Desirable sulfur electrochemistry strongly relies on host-guest interactions, which calls for rational designs on the surface fine structure of sulfur reservoir materials. Herein, we for the first time, explore the coordinative unsaturation in ferric hexacyanoferrate (FeHCF) for sulfur immobilization and catalyzation towards improved lithium-sulfur (Li–S) batteries.
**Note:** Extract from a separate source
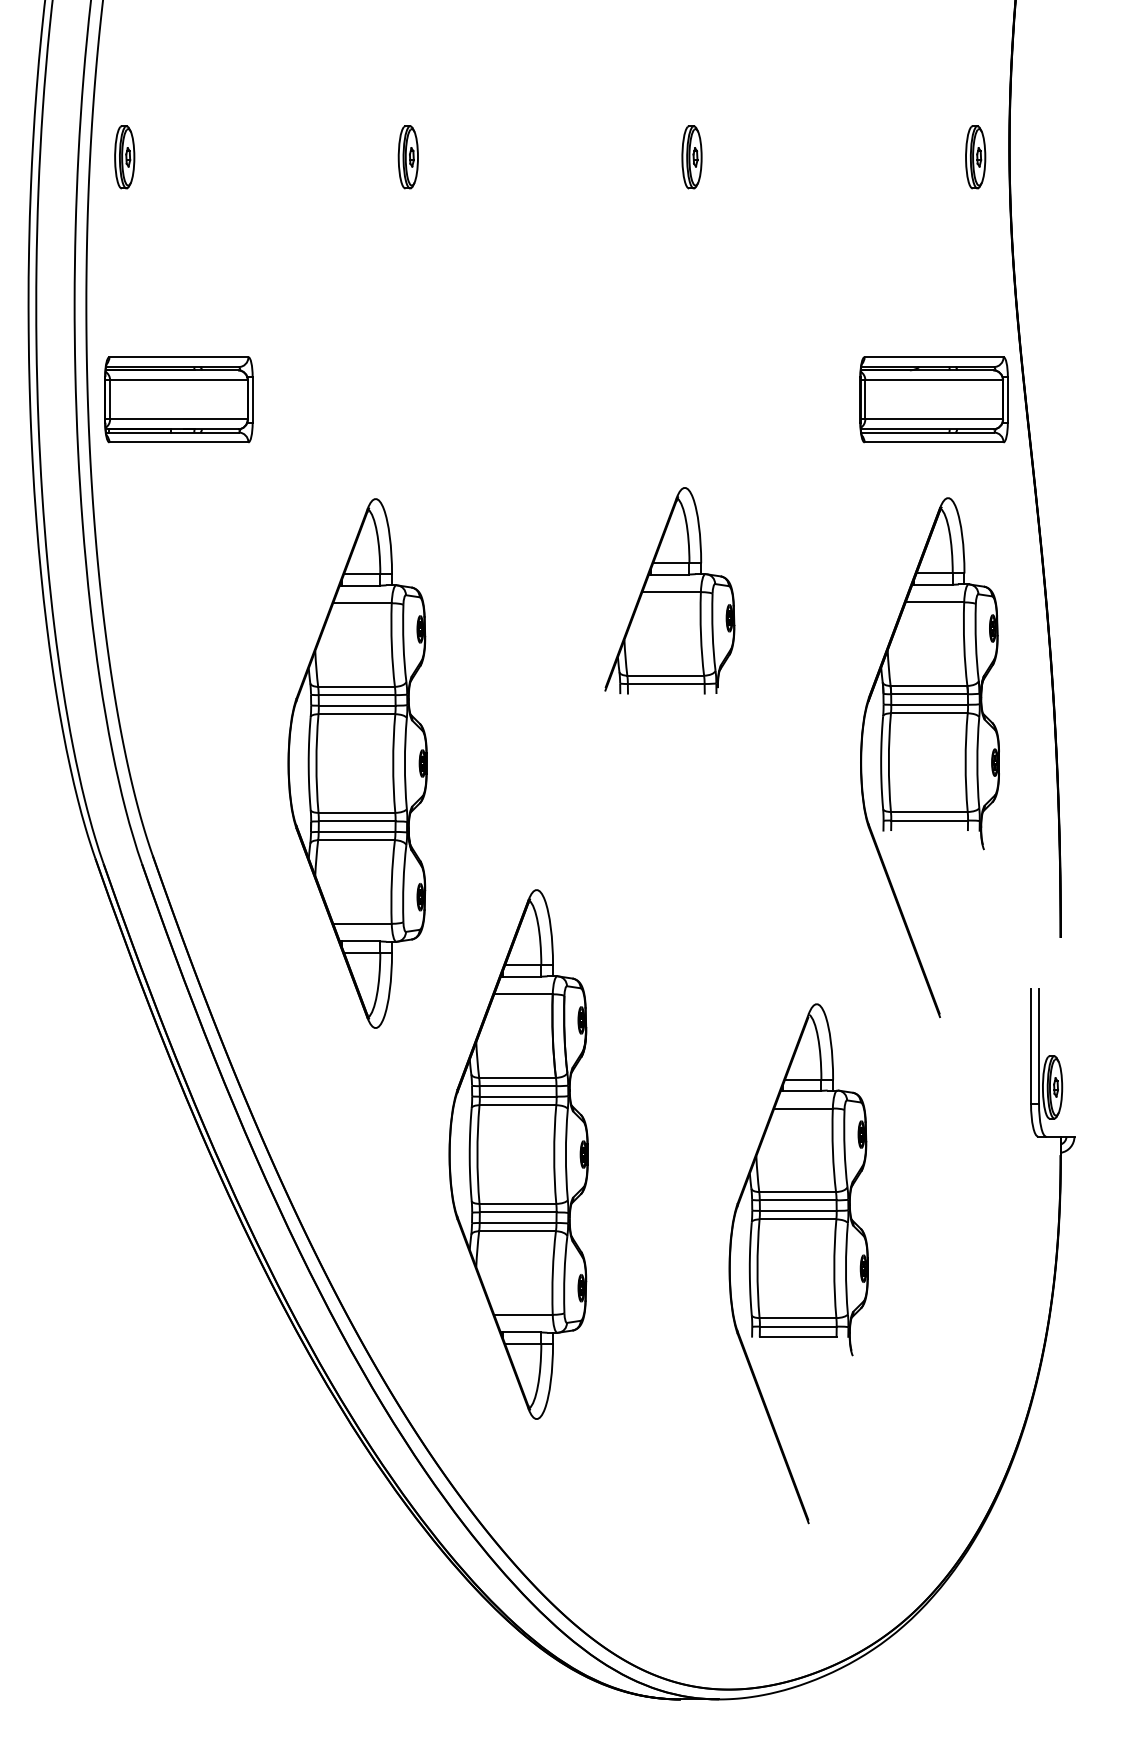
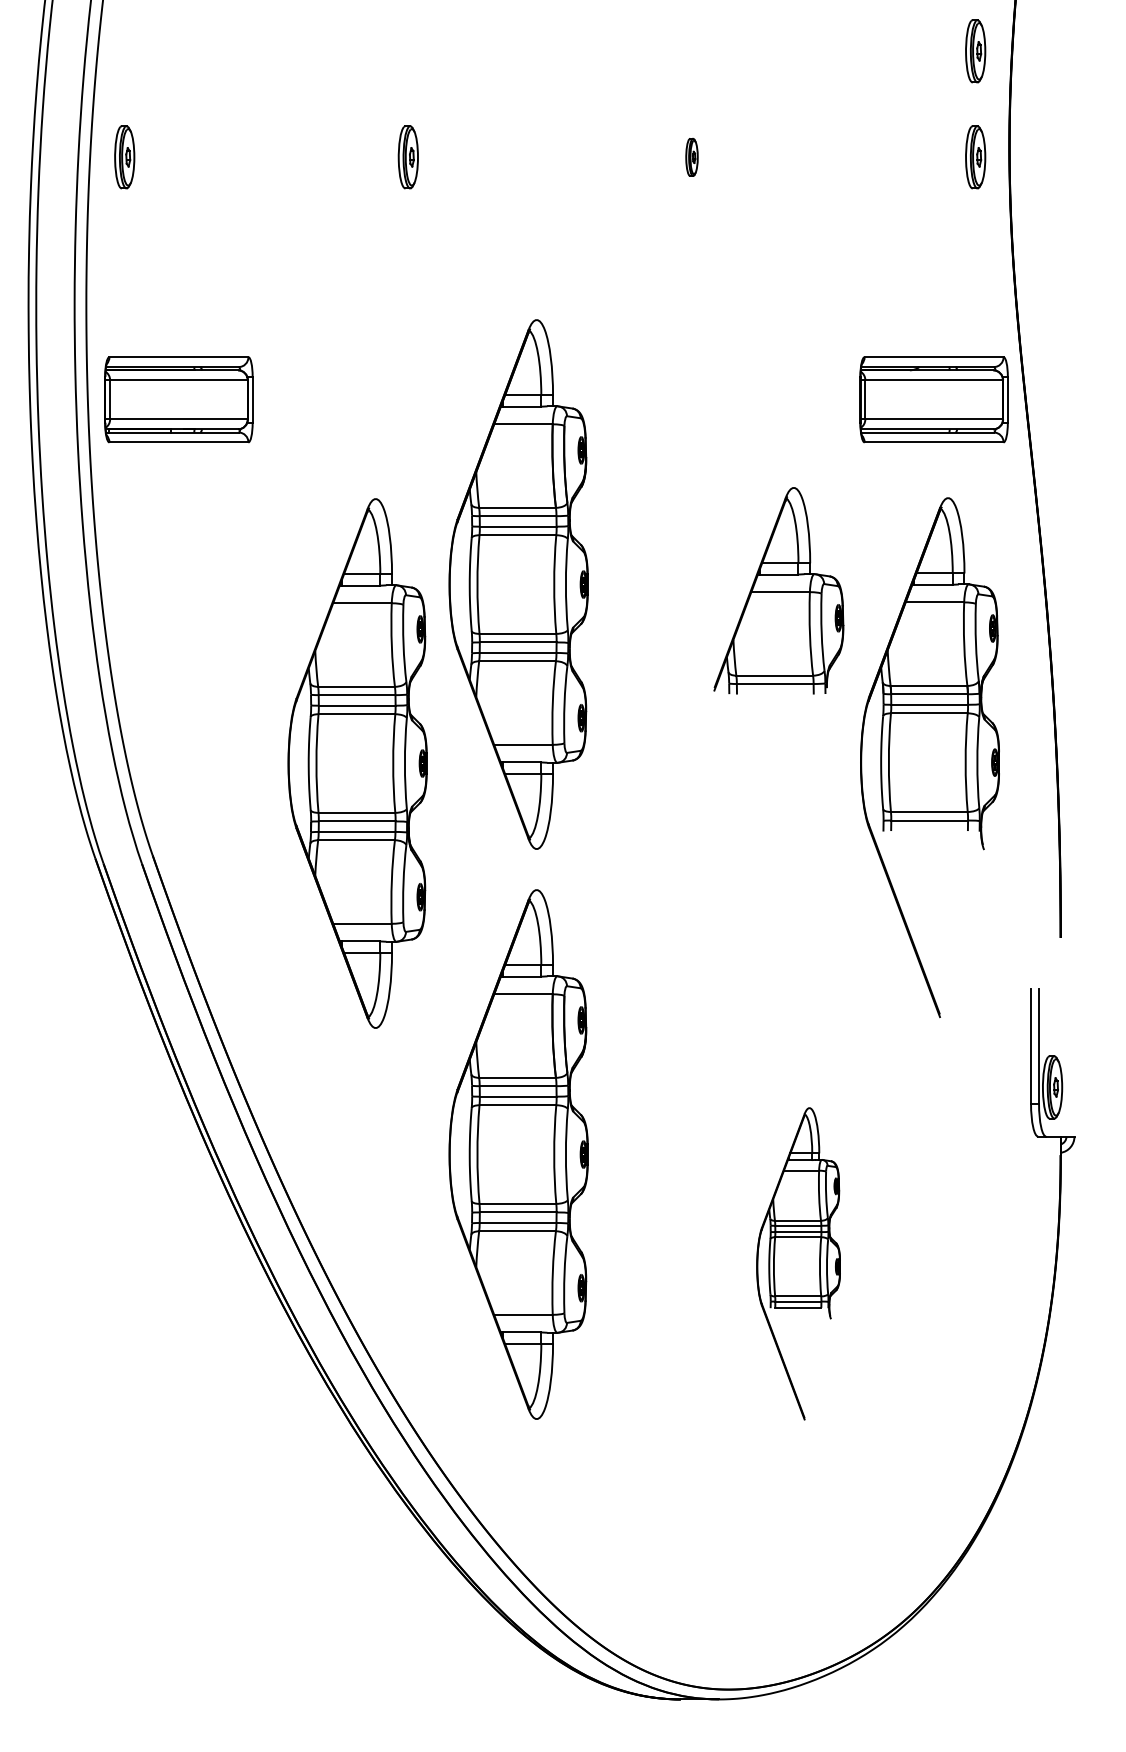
part at (975, 51): none -> present
part at (691, 157) size: 22x65 px -> 14x39 px
part at (518, 584): none -> present
part at (669, 590) position: (669, 590) -> (778, 590)
part at (798, 1263) size: 141x522 px -> 85x314 px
A simple ammonia etching treatment is implemented to selectively remove Fe III –H 2 O moieties, leaving vast coordinatively unsaturated Fe sites with a simultaneous establishment of considerable mesoporosity in the activated matrix (denoted as FeHCF-A). As a sulfur-host, the massive meso-scale channels endow FeHCF-A with abundant active interfaces and ion/mass transfer pathways, while more importantly, the coordinatively unsaturated Fe sites are revealed with higher adsorbability and conversion catalytic activity to polysulfides. Attributed to theses chemical and structural superiorities, the as-developed FeHCF-A enables a fast, stable, and efficient sulfur electrochemistry, e.g., good rate capability up to 5C and excellent cyclability with an ultralow decay rate of 0.024% per cycle over 500 cycles, as well as a commendable areal capacity of 4.5 mAh cm −2 under high sulfur loading. This work affords a new and insightful perspective of coordinative chemistry for material engineering in Li–S batteries as well as other related fields. The synergistically combination of unique porosity and unsaturated active Fe sites of FeHCF-A contributes to enhanced adsorption and rapid catalytic conversion of lithium polysulfides. • Ammonia etching method is firstly implemented to construct coordinatively unsaturated Fe sites. • The coordinatively unsaturated Fe sites contribute to enhanced adsorption and catalytic conversion of lithium polysulfides. • The mesoporosity in FeHCF-A enables the composite electrode with high sulfur loading and areal capacity.